What the task requires =
Each line of the records containing "state" is to be copied out and returned.

::: Data for this exercise

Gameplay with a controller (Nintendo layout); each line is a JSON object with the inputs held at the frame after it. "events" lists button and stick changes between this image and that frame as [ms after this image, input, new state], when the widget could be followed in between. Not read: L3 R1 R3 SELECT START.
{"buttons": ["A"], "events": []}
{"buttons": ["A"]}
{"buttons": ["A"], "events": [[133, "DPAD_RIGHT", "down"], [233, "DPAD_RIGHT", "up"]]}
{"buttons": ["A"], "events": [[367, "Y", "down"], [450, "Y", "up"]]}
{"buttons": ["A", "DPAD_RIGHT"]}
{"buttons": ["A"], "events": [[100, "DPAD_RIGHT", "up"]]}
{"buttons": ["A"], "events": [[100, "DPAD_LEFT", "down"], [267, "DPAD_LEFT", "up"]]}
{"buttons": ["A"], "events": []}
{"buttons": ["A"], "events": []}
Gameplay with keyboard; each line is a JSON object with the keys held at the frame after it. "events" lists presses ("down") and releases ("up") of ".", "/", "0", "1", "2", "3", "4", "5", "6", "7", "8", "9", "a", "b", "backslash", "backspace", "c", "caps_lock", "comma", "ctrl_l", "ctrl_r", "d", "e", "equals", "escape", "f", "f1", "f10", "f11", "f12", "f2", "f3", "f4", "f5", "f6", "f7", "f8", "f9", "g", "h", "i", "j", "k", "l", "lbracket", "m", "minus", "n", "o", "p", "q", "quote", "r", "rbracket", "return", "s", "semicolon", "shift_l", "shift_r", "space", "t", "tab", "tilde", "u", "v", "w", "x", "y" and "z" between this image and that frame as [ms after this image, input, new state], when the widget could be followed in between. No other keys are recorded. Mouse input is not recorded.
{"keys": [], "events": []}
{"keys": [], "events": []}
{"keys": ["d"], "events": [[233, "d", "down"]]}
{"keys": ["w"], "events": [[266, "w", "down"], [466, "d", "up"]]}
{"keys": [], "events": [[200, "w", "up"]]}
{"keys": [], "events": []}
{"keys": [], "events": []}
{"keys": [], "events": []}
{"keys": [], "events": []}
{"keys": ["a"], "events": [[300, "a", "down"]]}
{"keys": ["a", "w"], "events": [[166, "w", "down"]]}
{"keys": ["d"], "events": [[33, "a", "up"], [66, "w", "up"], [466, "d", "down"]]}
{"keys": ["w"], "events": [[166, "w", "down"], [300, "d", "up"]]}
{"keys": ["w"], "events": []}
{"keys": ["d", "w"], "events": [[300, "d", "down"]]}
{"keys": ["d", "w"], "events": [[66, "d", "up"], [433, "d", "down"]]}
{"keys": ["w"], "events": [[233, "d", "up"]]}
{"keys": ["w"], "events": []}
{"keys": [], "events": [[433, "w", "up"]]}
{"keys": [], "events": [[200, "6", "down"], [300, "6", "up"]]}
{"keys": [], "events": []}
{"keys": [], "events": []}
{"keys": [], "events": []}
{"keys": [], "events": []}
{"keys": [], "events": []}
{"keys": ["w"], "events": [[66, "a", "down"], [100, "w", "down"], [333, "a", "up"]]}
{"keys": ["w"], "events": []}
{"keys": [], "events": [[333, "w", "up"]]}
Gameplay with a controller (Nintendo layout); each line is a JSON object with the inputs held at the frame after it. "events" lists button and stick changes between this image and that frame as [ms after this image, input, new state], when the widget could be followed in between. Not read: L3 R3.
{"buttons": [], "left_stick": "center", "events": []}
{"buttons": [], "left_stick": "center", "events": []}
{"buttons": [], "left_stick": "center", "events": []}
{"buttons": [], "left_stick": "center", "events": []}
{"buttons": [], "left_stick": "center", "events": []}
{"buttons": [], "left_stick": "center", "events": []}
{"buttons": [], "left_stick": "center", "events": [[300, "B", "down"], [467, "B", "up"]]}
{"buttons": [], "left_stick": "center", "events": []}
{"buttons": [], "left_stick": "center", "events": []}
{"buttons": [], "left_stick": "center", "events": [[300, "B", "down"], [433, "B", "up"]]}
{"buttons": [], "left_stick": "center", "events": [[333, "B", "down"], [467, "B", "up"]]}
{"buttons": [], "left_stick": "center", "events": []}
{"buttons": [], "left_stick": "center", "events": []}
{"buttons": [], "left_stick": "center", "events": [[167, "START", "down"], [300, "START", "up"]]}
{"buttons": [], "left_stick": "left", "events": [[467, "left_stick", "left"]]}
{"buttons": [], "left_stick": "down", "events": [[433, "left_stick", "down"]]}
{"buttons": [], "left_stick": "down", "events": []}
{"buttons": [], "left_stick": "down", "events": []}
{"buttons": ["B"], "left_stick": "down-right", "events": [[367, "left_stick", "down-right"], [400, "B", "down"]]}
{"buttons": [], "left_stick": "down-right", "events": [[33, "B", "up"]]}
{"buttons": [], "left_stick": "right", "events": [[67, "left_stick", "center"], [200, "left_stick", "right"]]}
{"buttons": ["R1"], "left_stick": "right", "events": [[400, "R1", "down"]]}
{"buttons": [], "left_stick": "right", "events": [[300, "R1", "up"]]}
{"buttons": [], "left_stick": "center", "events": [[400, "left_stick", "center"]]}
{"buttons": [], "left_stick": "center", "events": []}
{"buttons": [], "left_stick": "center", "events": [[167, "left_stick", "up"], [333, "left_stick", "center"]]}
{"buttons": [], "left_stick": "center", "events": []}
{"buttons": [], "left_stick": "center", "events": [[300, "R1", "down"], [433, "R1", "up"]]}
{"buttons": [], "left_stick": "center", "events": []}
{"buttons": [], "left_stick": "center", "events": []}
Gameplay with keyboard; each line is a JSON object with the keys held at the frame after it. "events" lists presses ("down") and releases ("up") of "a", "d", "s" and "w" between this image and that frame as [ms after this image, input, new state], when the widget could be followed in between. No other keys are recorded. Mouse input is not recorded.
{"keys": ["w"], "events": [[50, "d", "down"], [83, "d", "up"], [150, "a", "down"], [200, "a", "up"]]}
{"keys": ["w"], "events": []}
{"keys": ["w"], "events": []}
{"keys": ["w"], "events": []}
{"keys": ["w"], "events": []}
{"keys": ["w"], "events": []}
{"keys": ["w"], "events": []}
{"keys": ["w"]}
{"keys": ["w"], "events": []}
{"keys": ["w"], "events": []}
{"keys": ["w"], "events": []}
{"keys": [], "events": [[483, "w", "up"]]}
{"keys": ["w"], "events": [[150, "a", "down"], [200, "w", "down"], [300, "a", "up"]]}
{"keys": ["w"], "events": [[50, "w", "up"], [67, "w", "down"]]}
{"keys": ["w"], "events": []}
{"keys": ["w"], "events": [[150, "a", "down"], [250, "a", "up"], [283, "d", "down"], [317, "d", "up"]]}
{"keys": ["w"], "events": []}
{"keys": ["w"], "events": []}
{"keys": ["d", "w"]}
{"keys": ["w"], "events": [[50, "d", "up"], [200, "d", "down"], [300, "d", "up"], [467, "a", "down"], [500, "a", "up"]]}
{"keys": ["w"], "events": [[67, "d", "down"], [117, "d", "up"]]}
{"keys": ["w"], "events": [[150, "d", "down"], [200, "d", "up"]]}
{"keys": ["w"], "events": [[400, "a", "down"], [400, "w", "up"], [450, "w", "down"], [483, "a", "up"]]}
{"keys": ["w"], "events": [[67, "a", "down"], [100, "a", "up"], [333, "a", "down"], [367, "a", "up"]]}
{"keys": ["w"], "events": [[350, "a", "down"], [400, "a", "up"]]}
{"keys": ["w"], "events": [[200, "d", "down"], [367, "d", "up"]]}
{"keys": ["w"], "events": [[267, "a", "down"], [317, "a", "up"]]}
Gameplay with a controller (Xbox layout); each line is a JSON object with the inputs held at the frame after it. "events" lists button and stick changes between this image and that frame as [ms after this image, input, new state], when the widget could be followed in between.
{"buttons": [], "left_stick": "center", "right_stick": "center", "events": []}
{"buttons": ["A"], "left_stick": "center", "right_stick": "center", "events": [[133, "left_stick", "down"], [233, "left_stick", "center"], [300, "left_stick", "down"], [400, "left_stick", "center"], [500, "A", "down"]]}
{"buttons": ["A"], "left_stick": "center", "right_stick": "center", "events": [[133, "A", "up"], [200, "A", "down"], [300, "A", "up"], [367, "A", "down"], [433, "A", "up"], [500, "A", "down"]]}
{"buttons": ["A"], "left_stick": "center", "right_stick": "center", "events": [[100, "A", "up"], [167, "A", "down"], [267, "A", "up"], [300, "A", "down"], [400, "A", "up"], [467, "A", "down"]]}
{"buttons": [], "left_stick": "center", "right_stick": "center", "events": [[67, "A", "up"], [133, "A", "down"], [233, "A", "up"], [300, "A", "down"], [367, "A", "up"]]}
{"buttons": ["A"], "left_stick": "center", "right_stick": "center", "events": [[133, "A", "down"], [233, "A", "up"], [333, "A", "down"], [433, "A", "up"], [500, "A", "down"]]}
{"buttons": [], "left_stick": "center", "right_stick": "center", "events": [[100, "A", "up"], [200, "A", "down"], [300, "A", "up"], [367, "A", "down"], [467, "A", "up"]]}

::::::

Solved problem =
Gameplay with a controller (Nintendo layout); each line is a JSON object with the inputs held at the frame after it. "events" lists button and stick changes between this image and that frame as [ms after this image, input, new state], when the widget could be followed in between. Not read: L3 R1 R3 SELECT START.
Gameplay with keyboard; each line is a JSON object with the keys held at the frame after it. "events" lists presses ("down") and releases ("up") of ".", "/", "0", "1", "2", "3", "4", "5", "6", "7", "8", "9", "a", "b", "backslash", "backspace", "c", "caps_lock", "comma", "ctrl_l", "ctrl_r", "d", "e", "equals", "escape", "f", "f1", "f10", "f11", "f12", "f2", "f3", "f4", "f5", "f6", "f7", "f8", "f9", "g", "h", "i", "j", "k", "l", "lbracket", "m", "minus", "n", "o", "p", "q", "quote", "r", "rbracket", "return", "s", "semicolon", "shift_l", "shift_r", "space", "t", "tab", "tilde", "u", "v", "w", "x", "y" and "z" between this image and that frame as [ms after this image, input, new state], when the widget could be followed in between. No other keys are recorded. Mouse input is not recorded.
Gameplay with a controller (Nintendo layout); each line is a JSON object with the inputs held at the frame after it. "events" lists button and stick changes between this image and that frame as [ms after this image, input, new state], when the widget could be followed in between. Not read: L3 R3.
Gameplay with keyboard; each line is a JSON object with the keys held at the frame after it. "events" lists presses ("down") and releases ("up") of "a", "d", "s" and "w" between this image and that frame as [ms after this image, input, new state], when the widget could be followed in between. No other keys are recorded. Mouse input is not recorded.
Gameplay with a controller (Xbox layout); each line is a JSON object with the inputs held at the frame after it. "events" lists button and stick changes between this image and that frame as [ms after this image, input, new state], when the widget could be followed in between.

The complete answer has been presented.